In my penultimate year at law school I decided not to apply for a clerkship and instead enrolled myself into the summer clinical unit of Professional Practice at the Springvale Monash Legal Service. As I reflect and compare my experiences to that of my clerk friends, I can unequivocally say that clinical legal education was well worth the opportunity cost.
The deficiencies of law school education started to surface within my first week of client interviews. Whilst my lecturers had taught me the substantive and procedural content of the law, I was not taught how to manage the explosion of emotions inextricably linked with clients who came into contact with the justice system. I quickly realised that effective lawyering required more than knowledge of the elements to assault and promissory estoppel, but in fact required a high standard of interpersonal skills and emotional intelligence.

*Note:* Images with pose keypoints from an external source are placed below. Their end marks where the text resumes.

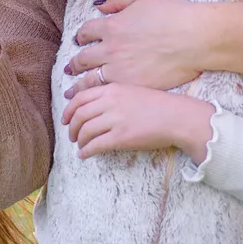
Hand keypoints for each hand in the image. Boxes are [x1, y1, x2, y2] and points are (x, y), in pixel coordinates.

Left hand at [61, 83, 214, 162]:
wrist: (177, 116)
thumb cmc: (158, 104)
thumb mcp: (132, 90)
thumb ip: (112, 95)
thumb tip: (95, 107)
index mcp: (112, 88)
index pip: (80, 97)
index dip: (69, 109)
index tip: (65, 118)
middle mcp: (110, 102)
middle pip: (79, 115)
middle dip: (71, 126)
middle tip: (71, 134)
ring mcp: (115, 120)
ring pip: (85, 131)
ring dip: (78, 140)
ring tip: (80, 145)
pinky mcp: (121, 138)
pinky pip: (95, 145)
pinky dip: (86, 151)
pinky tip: (84, 155)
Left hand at [64, 0, 205, 97]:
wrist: (194, 38)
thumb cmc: (173, 14)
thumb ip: (118, 0)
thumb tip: (99, 7)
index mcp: (112, 26)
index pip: (86, 31)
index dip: (81, 35)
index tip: (80, 40)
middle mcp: (111, 50)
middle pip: (82, 59)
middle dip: (74, 64)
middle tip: (69, 68)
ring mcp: (121, 71)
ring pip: (90, 80)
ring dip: (78, 85)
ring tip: (71, 91)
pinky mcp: (133, 87)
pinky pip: (108, 93)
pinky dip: (98, 97)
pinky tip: (95, 100)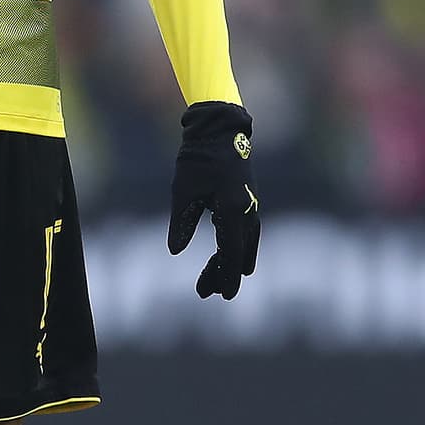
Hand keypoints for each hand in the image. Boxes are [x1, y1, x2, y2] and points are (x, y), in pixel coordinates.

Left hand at [168, 101, 259, 299]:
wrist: (219, 129)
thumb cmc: (198, 158)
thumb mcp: (183, 192)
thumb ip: (181, 223)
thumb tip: (175, 250)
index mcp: (231, 211)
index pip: (231, 253)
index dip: (227, 276)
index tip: (223, 295)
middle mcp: (246, 211)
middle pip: (238, 252)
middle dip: (223, 274)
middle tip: (204, 292)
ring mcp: (250, 206)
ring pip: (244, 243)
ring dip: (232, 262)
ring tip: (217, 280)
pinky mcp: (247, 200)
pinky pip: (247, 232)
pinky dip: (240, 247)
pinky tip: (232, 255)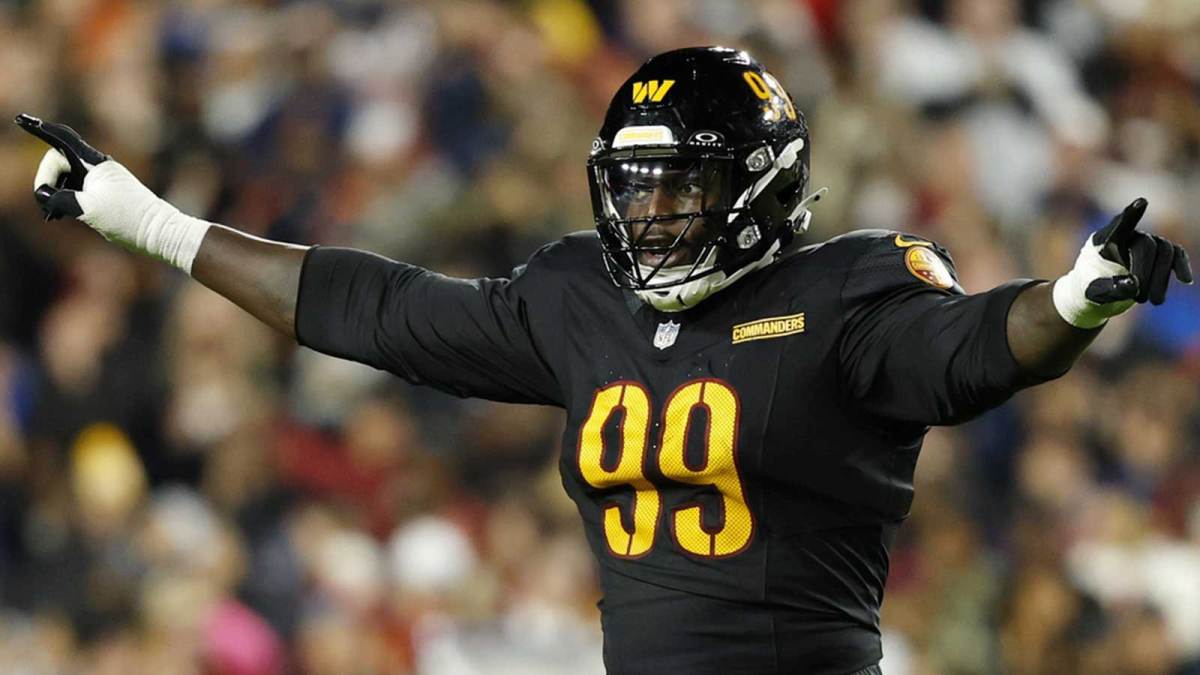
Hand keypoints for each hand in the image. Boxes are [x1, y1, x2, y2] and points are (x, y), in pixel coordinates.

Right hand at [15, 113, 209, 271]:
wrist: (161, 232)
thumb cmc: (128, 218)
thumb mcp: (88, 209)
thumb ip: (60, 199)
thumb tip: (46, 195)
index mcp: (95, 164)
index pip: (61, 140)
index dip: (40, 130)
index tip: (22, 121)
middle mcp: (99, 168)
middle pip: (59, 162)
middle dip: (46, 180)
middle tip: (46, 207)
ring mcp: (103, 181)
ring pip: (67, 178)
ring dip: (55, 193)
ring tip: (53, 216)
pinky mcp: (107, 194)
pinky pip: (77, 190)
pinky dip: (66, 199)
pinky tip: (59, 216)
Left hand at [1053, 198, 1192, 328]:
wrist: (1099, 294)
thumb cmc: (1091, 290)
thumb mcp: (1093, 293)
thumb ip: (1110, 288)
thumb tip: (1133, 286)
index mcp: (1105, 240)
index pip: (1120, 224)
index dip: (1132, 214)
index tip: (1142, 202)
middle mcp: (1129, 236)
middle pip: (1146, 245)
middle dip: (1145, 273)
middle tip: (1140, 299)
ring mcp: (1146, 242)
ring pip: (1164, 251)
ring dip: (1161, 278)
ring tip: (1154, 302)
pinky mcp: (1160, 254)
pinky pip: (1176, 254)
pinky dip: (1181, 267)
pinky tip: (1185, 281)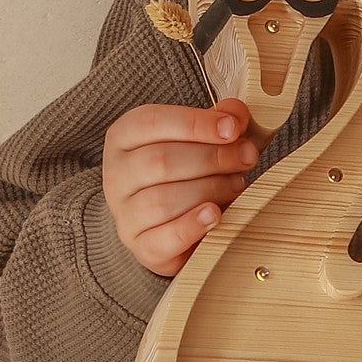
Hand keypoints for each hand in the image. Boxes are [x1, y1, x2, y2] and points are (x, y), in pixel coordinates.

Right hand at [102, 99, 258, 277]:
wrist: (169, 219)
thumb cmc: (186, 170)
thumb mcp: (200, 138)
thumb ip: (219, 122)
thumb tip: (235, 115)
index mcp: (124, 137)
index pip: (152, 122)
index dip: (196, 124)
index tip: (232, 129)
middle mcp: (116, 174)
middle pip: (159, 161)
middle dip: (212, 158)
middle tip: (245, 158)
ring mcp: (123, 213)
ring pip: (161, 201)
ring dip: (209, 190)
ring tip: (235, 185)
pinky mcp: (139, 246)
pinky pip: (162, 239)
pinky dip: (192, 226)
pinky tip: (214, 215)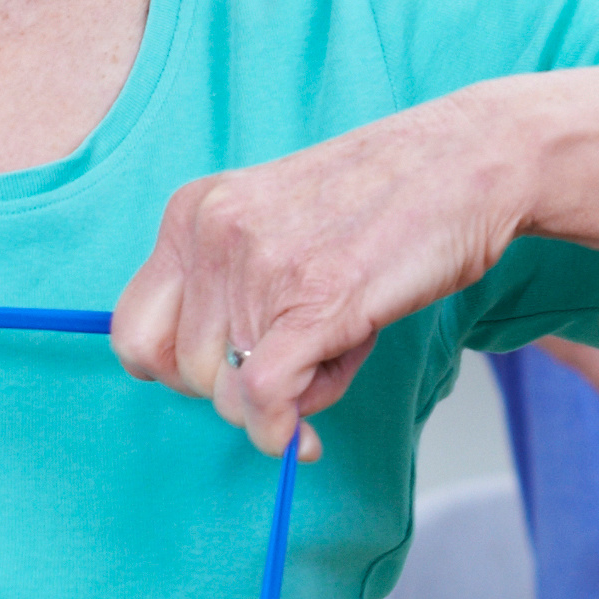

Research suggests that a lack of emotional intelligence is endemic within the Australian legal profession, and this is a principal consideration as to why a third of Australian lawyers suffer from depression and anxiety. Indeed, new lawyers are expected to have deep level dealings with clients who have a multitude of distressing problems without receiving any training in interpersonal skills. Clinical legal education fills this void by equipping students with emotional skills such as empathic communication, and reflective practice so that ‘the more open we are to our own emotions, the more skilled we will be in reading feelings of others’.
By far the most perplexing realisation was the paradox that whilst law school had trained me to think like a lawyer, the profession actually demanded that I think outside the legal mindset. Working at a community legal centre taught me that client legal issues are often the effect of greater underlying non-legal causes, and by failing to address these underlying causes, legal issues continue to surface. I learnt to appreciate that when a client entered the interview room, I was presented with the opportunity of holistic intervention and I was encouraged to take the extra step of facilitating appointments with other crucial services.
Any law student who believes that a clerkship alone is sufficient practical training is missing out on an invaluable learning opportunity. Clinical legal education at a community legal centre will not only teach you the practicalities of lawyering, but more importantly, will challenge your core values, emotions, and motivations to create a grounded and stronger professional self.
 James ‘Seeing Things As We Are. Emotional Intelligence and Clinical Legal Education’ (2005) 8 IJCLE 124; Goleman, Emotional Intelligence: Why It Can Matter More Than IQ (1995) 96.